THE RUTLAND HERALD – SINCE 1794
We are a local 5-days a week newspaper based in Rutland, Vermont owned and operated by Brunswick Publishing, LLC. We deliver print newspapers Tuesday through Saturday in Addison, Bennington, Rutland, Windham and Windsor counties in Vermont. The Herald offices are located in Rutland, Vermont, and the paper has been printed in North Haverhill, NH, by Upper Valley Press since 2011, when flooding destroyed the papers' press.
To serve our customers and our community by providing indispensable, timely, accurate and relevant information. To foster debate, critical thinking, a spirit of independence, civic responsibility and a vibrant community. To cultivate a team of exceptional people in a dynamic and rewarding workplace.
To serve our communities as the independent, trusted voice of Vermont.
Rutland Herald History
The Rutland Herald is the oldest continuously published local newspaper in the United States published under the same name in the same city. Its 200-year run of family ownership ended in 2016, when Reade Brower of Maine, and Charles “Chip” Harris of New Hampshire, purchased the papers in September 2016, ending close to 70 years of local ownership by the Mitchell family for the Herald and 52 years of ownership of its sister paper, the Barre-Montpelier Times-Argus.
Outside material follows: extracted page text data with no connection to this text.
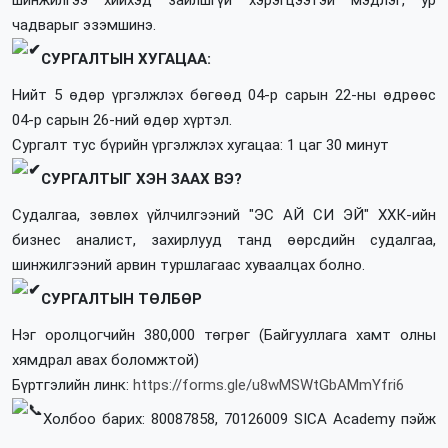
чадварыг эзэмшинэ.
СУРГАЛТЫН ХУГАЦАА:
Нийт 5 өдөр үргэлжлэх бөгөөд 04-р сарын 22-ны өдрөөс
04-р сарын 26-ний өдөр хүртэл.
Сургалт тус бүрийн үргэлжлэх хугацаа: 1 цаг 30 минут
СУРГАЛТЫГ ХЭН ЗААХ ВЭ?
Судалгаа, зөвлөх үйлчилгээний "ЭС АЙ СИ ЭЙ" ХХК-ийн
бизнес аналист, захирлууд танд өөрсдийн судалгаа,
шинжилгээний арвин туршлагаас хуваалцах болно.
СУРГАЛТЫН ТӨЛБӨР
Нэг оролцогчийн 380,000 төгрөг (Байгууллага хамт олны
хямдрал авах боломжтой)
Бүртгэлийн линк:
https://forms.gle/u8wMSWtGbAMmYfri6
Холбоо барих: 80087858, 70126009 SICA Academy пэйж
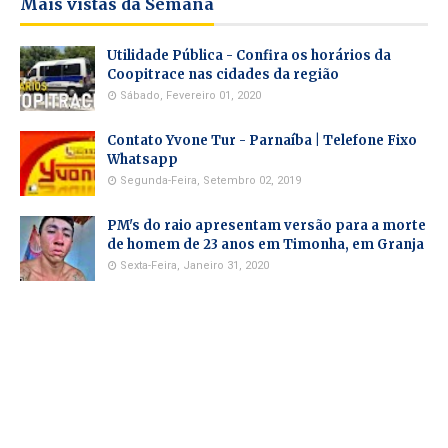
Mais vistas da Semana
Utilidade Pública - Confira os horários da
Coopitrace nas cidades da região
Sábado, Fevereiro 01, 2020
Contato Yvone Tur - Parnaíba | Telefone Fixo
Whatsapp
Segunda-Feira, Setembro 02, 2019
PM's do raio apresentam versão para a morte
de homem de 23 anos em Timonha, em Granja
Sexta-Feira, Janeiro 31, 2020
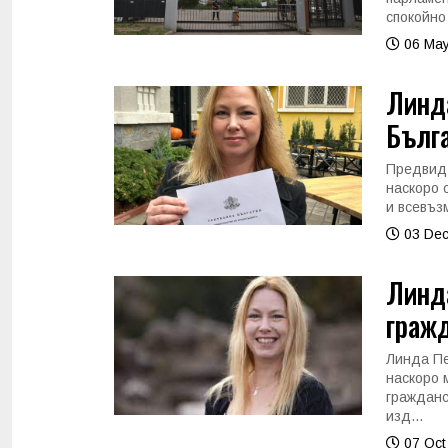
спокойно
06 May
Линда
Бълга
Предвид 
наскоро 
и всевъзм
03 Dec
Линда
граж
Линда Пе
наскоро 
гражданс
изд...
07 Oct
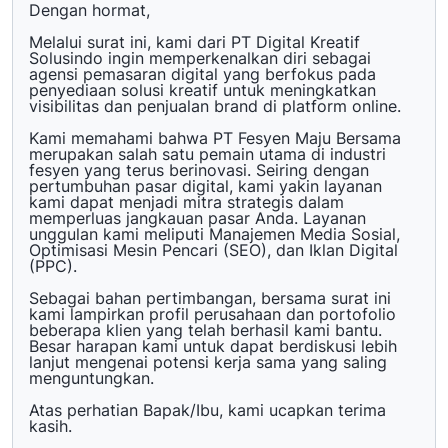
Dengan hormat,
Melalui surat ini, kami dari PT Digital Kreatif
Solusindo ingin memperkenalkan diri sebagai
agensi pemasaran digital yang berfokus pada
penyediaan solusi kreatif untuk meningkatkan
visibilitas dan penjualan brand di platform online.
Kami memahami bahwa PT Fesyen Maju Bersama
merupakan salah satu pemain utama di industri
fesyen yang terus berinovasi. Seiring dengan
pertumbuhan pasar digital, kami yakin layanan
kami dapat menjadi mitra strategis dalam
memperluas jangkauan pasar Anda. Layanan
unggulan kami meliputi Manajemen Media Sosial,
Optimisasi Mesin Pencari (SEO), dan Iklan Digital
(PPC).
Sebagai bahan pertimbangan, bersama surat ini
kami lampirkan profil perusahaan dan portofolio
beberapa klien yang telah berhasil kami bantu.
Besar harapan kami untuk dapat berdiskusi lebih
lanjut mengenai potensi kerja sama yang saling
menguntungkan.
Atas perhatian Bapak/Ibu, kami ucapkan terima
kasih.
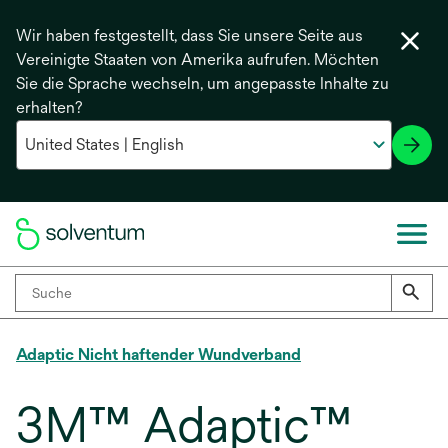
Wir haben festgestellt, dass Sie unsere Seite aus
Vereinigte Staaten von Amerika aufrufen. Möchten
Sie die Sprache wechseln, um angepasste Inhalte zu
erhalten?
Adaptic Nicht haftender Wundverband
3M™ Adaptic™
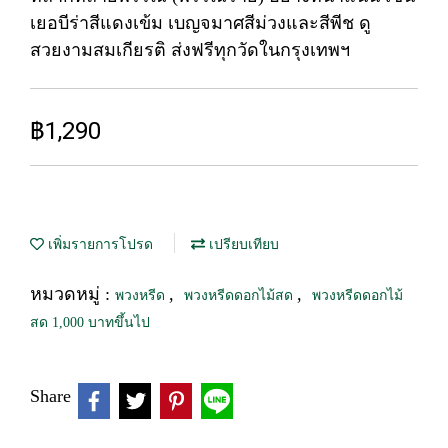
เยอบีร่าสีแดงเข้ม เบญจมาศสีม่วงและสีพีช ดู
สวยงามสมเกียรติ ส่งฟรีทุกวัดในกรุงเทพฯ
฿1,290
เพิ่มรายการโปรด
เปรียบเทียบ
หมวดหมู่ :
,
,
พวงหรีด
พวงหรีดดอกไม้สด
พวงหรีดดอกไม้
สด 1,000 บาทขึ้นไป
Share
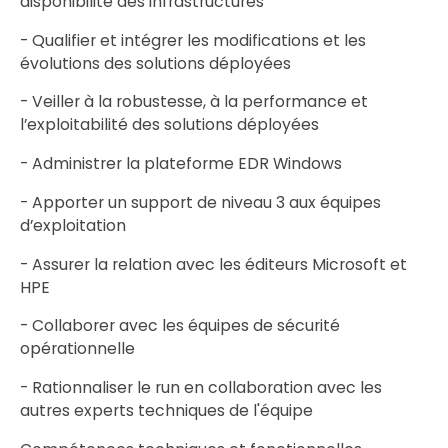
disponibilité des infrastructures
- Qualifier et intégrer les modifications et les
évolutions des solutions déployées
- Veiller à la robustesse, à la performance et
l’exploitabilité des solutions déployées
- Administrer la plateforme EDR Windows
- Apporter un support de niveau 3 aux équipes
d’exploitation
- Assurer la relation avec les éditeurs Microsoft et
HPE
- Collaborer avec les équipes de sécurité
opérationnelle
- Rationnaliser le run en collaboration avec les
autres experts techniques de l'équipe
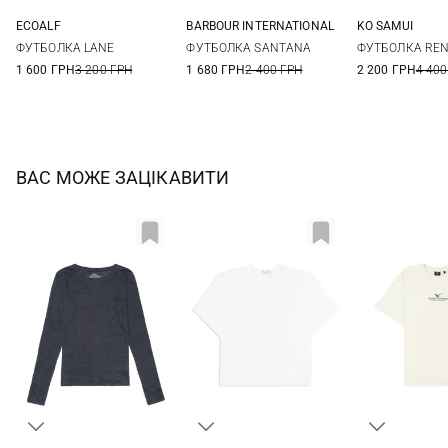
ECOALF
BARBOUR INTERNATIONAL
KO SAMUI
XS
S
M
L
8
10
12
14
XS
S
ФУТБОЛКА LANE
ФУТБОЛКА SANTANA
ФУТБОЛКА RE
1 600 ГРН
3 200 ГРН
1 680 ГРН
2 400 ГРН
2 200 ГРН
4 400
ВАС МОЖЕ ЗАЦІКАВИТИ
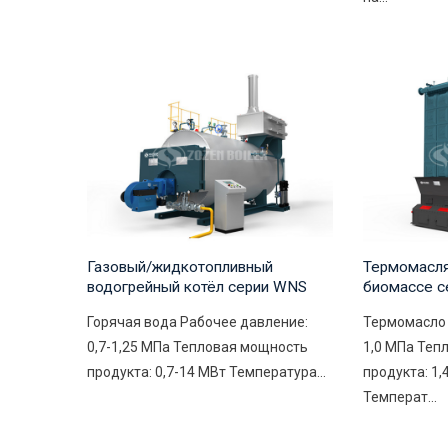
Газовый/жидкотопливный
Термомасля
водогрейный котёл серии WNS
биомассе с
Горячая вода Рабочее давление:
Термомасло 
0,7-1,25 МПа Тепловая мощность
1,0 МПа Теп
продукта: 0,7-14 МВт Температура...
продукта: 1,
Температ...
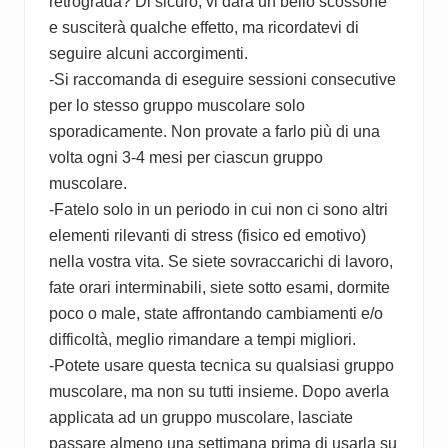
retrograda? Di sicuro, vi darà un bello scossone
e susciterà qualche effetto, ma ricordatevi di
seguire alcuni accorgimenti.
-Si raccomanda di eseguire sessioni consecutive
per lo stesso gruppo muscolare solo
sporadicamente. Non provate a farlo più di una
volta ogni 3-4 mesi per ciascun gruppo
muscolare.
-Fatelo solo in un periodo in cui non ci sono altri
elementi rilevanti di stress (fisico ed emotivo)
nella vostra vita. Se siete sovraccarichi di lavoro,
fate orari interminabili, siete sotto esami, dormite
poco o male, state affrontando cambiamenti e/o
difficoltà, meglio rimandare a tempi migliori.
-Potete usare questa tecnica su qualsiasi gruppo
muscolare, ma non su tutti insieme. Dopo averla
applicata ad un gruppo muscolare, lasciate
passare almeno una settimana prima di usarla su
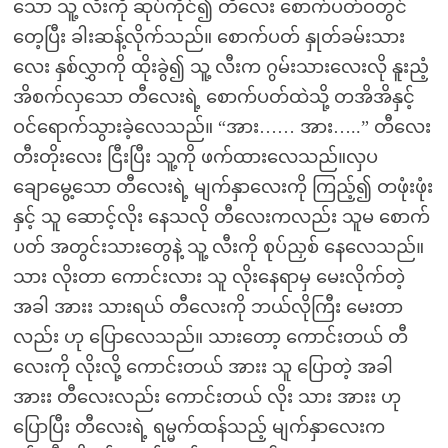
သော သူ့ လီးကို ဆုပ်ကိုင်၍ တီလေး စောက်ပတ်ဝတွင်
တေ့ပြီး ခါးဆန့်လိုက်သည်။ စောက်ပတ် နှုတ်ခမ်းသား
လေး နှစ်လွှာကို ထိုးခွဲ၍ သူ့ လီးက ဂွမ်းသားလေးလို နူးညံ့
အိစက်လှသော တီလေးရဲ့ စောက်ပတ်ထဲသို့ တအိအိနှင့်
ဝင်ရောက်သွားခဲ့လေသည်။ “အား…… အား…..” တီလေး
တီးတိုးလေး ငြီးပြီး သူ့ကို ဖက်ထားလေသည်။လှပ
ချောမွေ့သော တီလေးရဲ့ မျက်နှာလေးကို ကြည့်၍ တဖုံးဖုံး
နှင့် သူ ဆောင့်လိုး နေသလို တီလေးကလည်း သူမ စောက်
ပတ် အတွင်းသားတွေနဲ့ သူ့ လီးကို စုပ်ညှစ် နေလေသည်။
သား လိုးတာ ကောင်းလား သူ လိုးနေရာမှ မေးလိုက်တဲ့
အခါ အားး သားရယ် တီလေးကို ဘယ်လိုကြီး မေးတာ
လည်း ဟု ပြောလေသည်။ သားတော့ ကောင်းတယ် တီ
လေးကို လိုးလို့ ကောင်းတယ် အားး သူ ပြောတဲ့ အခါ
အားး တီလေးလည်း ကောင်းတယ် လိုး သား အားး ဟု
ပြောပြီး တီလေးရဲ့ ရမ္မက်ထန်သည့် မျက်နှာလေးက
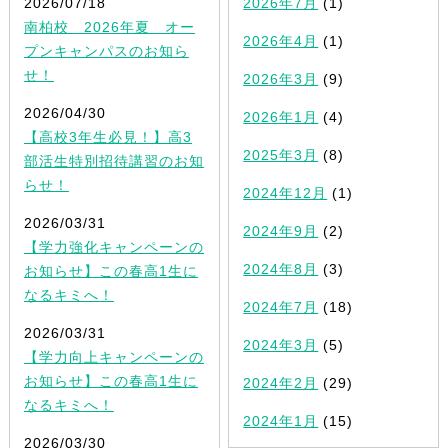
2026/07/18
2026年7月
(1)
南柏校 2026年夏 オー
2026年4月
(1)
プンキャンパスのお知ら
せ！
2026年3月
(9)
2026/04/30
2026年1月
(4)
【高校3年生必見！】高3
2025年3月
(8)
部活生特別招待講習のお知
らせ！
2024年12月
(1)
2026/03/31
2024年9月
(2)
【学力強化キャンペーンの
2024年8月
(3)
お知らせ】この春高1生に
なるキミへ！
2024年7月
(18)
2026/03/31
2024年3月
(5)
【学力向上キャンペーンの
お知らせ】この春高1生に
2024年2月
(29)
なるキミへ！
2024年1月
(15)
2026/03/30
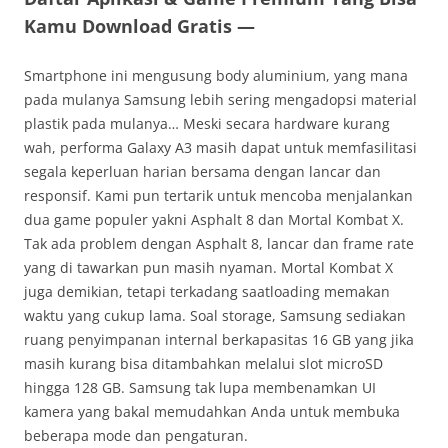
Kamu Download Gratis —
Smartphone ini mengusung body aluminium, yang mana
pada mulanya Samsung lebih sering mengadopsi material
plastik pada mulanya… Meski secara hardware kurang
wah, performa Galaxy A3 masih dapat untuk memfasilitasi
segala keperluan harian bersama dengan lancar dan
responsif. Kami pun tertarik untuk mencoba menjalankan
dua game populer yakni Asphalt 8 dan Mortal Kombat X.
Tak ada problem dengan Asphalt 8, lancar dan frame rate
yang di tawarkan pun masih nyaman. Mortal Kombat X
juga demikian, tetapi terkadang saatloading memakan
waktu yang cukup lama. Soal storage, Samsung sediakan
ruang penyimpanan internal berkapasitas 16 GB yang jika
masih kurang bisa ditambahkan melalui slot microSD
hingga 128 GB. Samsung tak lupa membenamkan UI
kamera yang bakal memudahkan Anda untuk membuka
beberapa mode dan pengaturan.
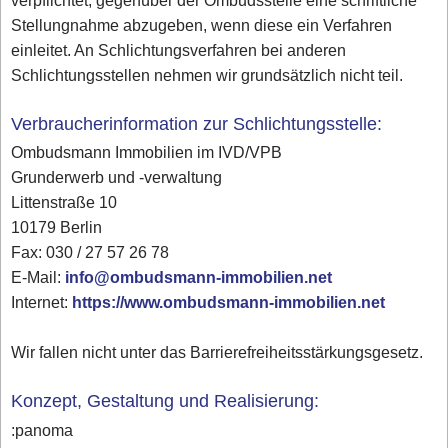
verpflichtet, gegenüber der Ombudsstelle eine schriftliche
Stellungnahme abzugeben, wenn diese ein Verfahren
einleitet. An Schlichtungsverfahren bei anderen
Schlichtungsstellen nehmen wir grundsätzlich nicht teil.
Verbraucherinformation zur Schlichtungsstelle:
Ombudsmann Immobilien im IVD/VPB
Grunderwerb und -verwaltung
Littenstraße 10
10179 Berlin
Fax: 030 / 27 57 26 78
E-Mail:
info@ombudsmann-immobilien.net
Internet:
https://www.ombudsmann-immobilien.net
Wir fallen nicht unter das Barrierefreiheitsstärkungsgesetz.
Konzept, Gestaltung und Realisierung:
:panoma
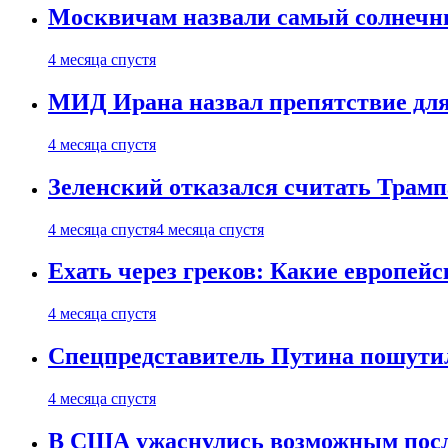
Москвичам назвали самый солнечны
4 месяца спустя
МИД Ирана назвал препятствие для
4 месяца спустя
Зеленский отказался считать Трамп
4 месяца спустя
4 месяца спустя
Ехать через греков: Какие европей
4 месяца спустя
Спецпредставитель Путина пошутил
4 месяца спустя
В США ужаснулись возможным посл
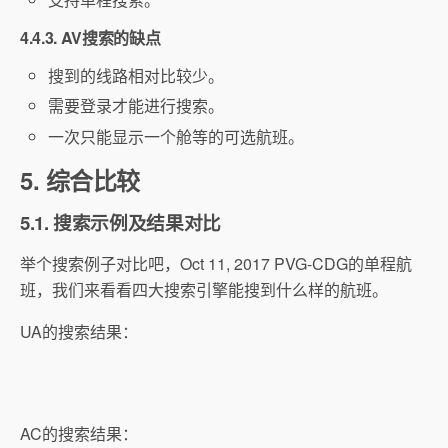
4.4.3. AV搜索的缺点
搜到的线路相对比较少。
需要登录才能进行搜索。
一次只能显示一个舱等的可选航班。
5. 综合比较
5.1. 搜索示例及结果对比
举个搜索例子对比吧，Oct 11, 2017 PVG-CDG的单程航
班，我们来看看四大搜索引擎能搜到什么样的航班。
UA的搜索结果：
AC的搜索结果：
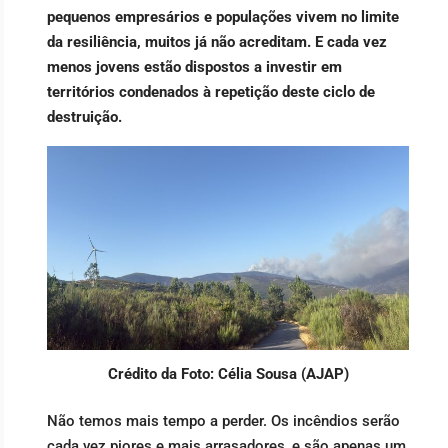
pequenos empresários e populações vivem no limite
da resiliência, muitos já não acreditam. E cada vez
menos jovens estão dispostos a investir em
territórios condenados à repetição deste ciclo de
destruição.
Crédito da Foto: Célia Sousa (AJAP)
Não temos mais tempo a perder. Os incêndios serão
cada vez piores e mais arrasadores, e são apenas um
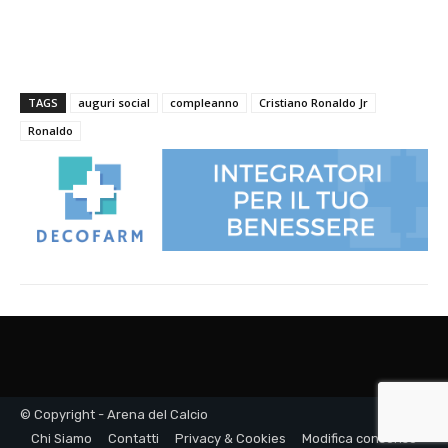
© Copyright - Arena del Calcio
Chi Siamo
Contatti
Privacy & Cookies
Modifica consenso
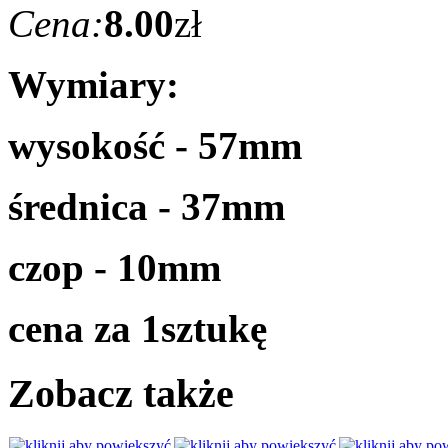
Cena:
8.00
zł
Wymiary:
wysokość - 57mm
średnica - 37mm
czop - 10mm
cena za 1sztukę
Zobacz także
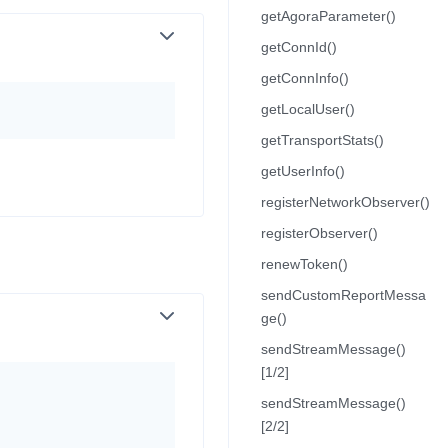
getAgoraParameter()
getConnId()
并
getConnInfo()
getLocalUser()
getTransportStats()
号
getUserInfo()
registerNetworkObserver()
registerObserver()
视频
renewToken()
sendCustomReportMessa
ge()
体
sendStreamMessage()
[1/2]
sendStreamMessage()
[2/2]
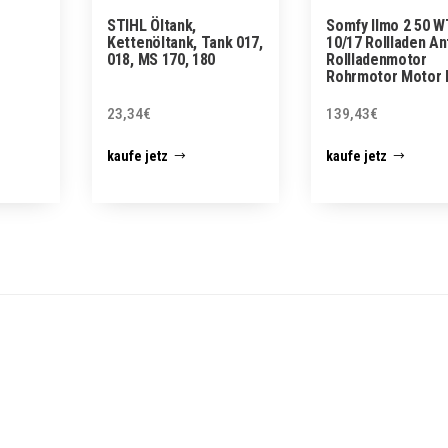
STIHL Öltank,
Somfy Ilmo 2 50 W
Kettenöltank, Tank 017,
10/17 Rollladen An
018, MS 170, 180
Rollladenmotor
Rohrmotor Motor 
23,34
€
139,43
€
kaufe jetz
kaufe jetz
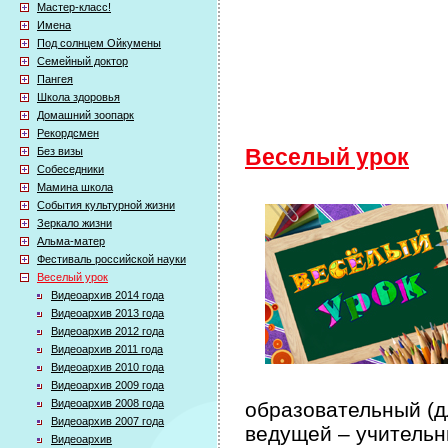
Мастер-класс!
Имена
Под солнцем Ойкумены
Семейный доктор
Пангея
Школа здоровья
Домашний зоопарк
Рекордсмен
Без визы
Веселый урок
Собеседники
Мамина школа
События культурной жизни
Зеркало жизни
Альма-матер
Фестиваль российской науки
Веселый урок
Видеоархив 2014 года
Видеоархив 2013 года
Видеоархив 2012 года
Видеоархив 2011 года
Видеоархив 2010 года
Видеоархив 2009 года
Видеоархив 2008 года
образовательный (дл
Видеоархив 2007 года
ведущей – учительн
Видеоархив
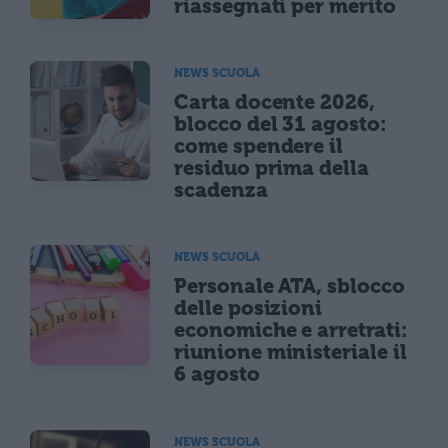
riassegnati per merito
NEWS SCUOLA
Carta docente 2026,
blocco del 31 agosto:
come spendere il
residuo prima della
scadenza
NEWS SCUOLA
Personale ATA, sblocco
delle posizioni
economiche e arretrati:
riunione ministeriale il
6 agosto
NEWS SCUOLA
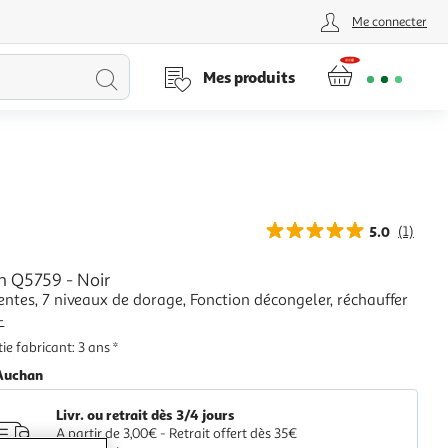
Me connecter
Lancer
Mes produits
la
recherche
5.0
(1)
in Q5759 - Noir
entes, 7 niveaux de dorage, Fonction décongeler, réchauffer
+
ie fabricant: 3 ans *
Auchan
Livr. ou retrait dès 3/4 jours
A partir de 3,00€ - Retrait offert dès 35€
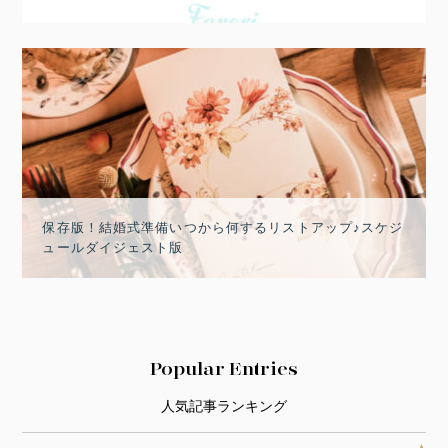
保存版！結婚式準備いつから何するリストアップ♪スケジ
ュールダイジェスト版
Popular Entries
人気記事ランキング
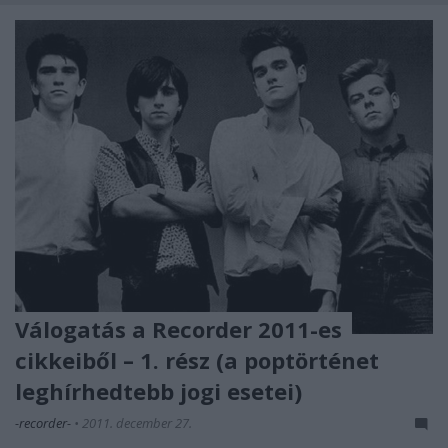
Válogatás a Recorder 2011-es
cikkeiből – 1. rész (a poptörténet
leghírhedtebb jogi esetei)
-recorder-
•
2011. december 27.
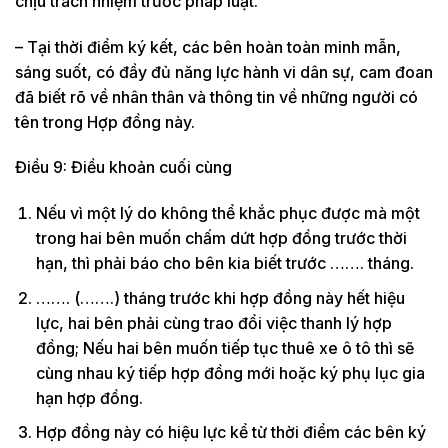
chịu trách nhiệm trước pháp luật.
– Tại thời điểm ký kết, các bên hoàn toàn minh mẫn,
sáng suốt, có đầy đủ năng lực hành vi dân sự, cam đoan
đã biết rõ về nhân thân và thông tin về những người có
tên trong Hợp đồng này.
Điều 9: Điều khoản cuối cùng
Nếu vì một lý do không thể khắc phục được mà một
trong hai bên muốn chấm dứt hợp đồng trước thời
hạn, thì phải báo cho bên kia biết trước ……. tháng.
……. (…….) tháng trước khi hợp đồng này hết hiệu
lực, hai bên phải cùng trao đổi việc thanh lý hợp
đồng; Nếu hai bên muốn tiếp tục thuê xe ô tô thì sẽ
cùng nhau ký tiếp hợp đồng mới hoặc ký phụ lục gia
hạn hợp đồng.
Hợp đồng này có hiệu lực kể từ thời điểm các bên ký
In April of 2018, the Sample News Group, led by George "Scoop" Sample III purchased the Herald and Times Argus.
Fifth-generation Vermonter Bob Mitchell, then the newspaper’s editor, bought the Herald from the Field family with partner Leroy Noble in 1947.
“I knew he [Bill Field] was entrusting the Herald to me because he thought I would manage it as nearly as possible like a public trust,” Mitchell remembered of William Field, himself a second-generation newspaper owner. The newspaper operates under the same philosophy today, in part due to a handshake agreement between Mitchell and the Noble family. When the Nobles decided to sell, they accepted a less lucrative offer from the Mitchells, rather than have the newspaper bought out by a national chain.
The Herald today does well what it has done throughout its life, as spelled out in the very first edition from Dec. 8, 1794: “…The end we mean to have steadily in view is, to make the Herald an Instructive, Entertaining, and Useful Paper, uninfluenced by parties, and as free as possible from any mixture of prejudice.”
The Herald is the only paper in Vermont to be honored with journalism’s highest award, the Pulitzer Prize, for principled editorials by David Moats about the debate over civil unions in 2000. The newspaper has also won dozens of awards for advertising, layout, reporting, public service and general excellence – just in this decade. Several of the Herald’s reporters and editors have gone on to win Pulitzers at other newspapers as well.
After Bob Mitchell’s death in 1993, his son R. John Mitchell became the publisher of the Rutland Herald until 2016.
The Sample group operates the Herald and Times Argus under the umbrella company Brunswick Publishing, LLC.
For general information about the Herald, go to the General Information Page.
Microfilm and Archives
For years the Rutland Herald stored bound volumes of the Rutland Herald newspaper in the basement of the offices at 27 Wales Street. These volumes stretch from about 2009 back into the 1800s. With the move to 77 Grove Street scheduled for Nov. 1, 2017, the basement space will no longer be available, and the Herald worked with the Rutland Historical Society to preserve and store a complete copy of the bound volumes at the Historical Society on Center Street, as well as in space at BROC in downtown Rutland. These bound volumes are available for research by appointment with the Historical society.
For the general public, the Rutland Free Library has microfilm archives stretching back to the origins of the newspaper in 1794. It is available for inspection during the library’s normal working hours.
The Herald also has a complete set of the newspaper on microfilm, which is currently in storage. In the fall of 2018, the paper will launch a digitization project to bring the microfilm online in a searchable, indexed format.
Also, for history buffs, the Vermont Digital Newspaper Project has, with the help of federal grants, been digitizing microfilm from historic Vermont papers including the Rutland Herald. The Herald pages start in 1836 and eventually will go to 1923, as the project scans more pages. You can check for updates on the digitization project at the VDNP blog, vtdnp.wordpress.com/.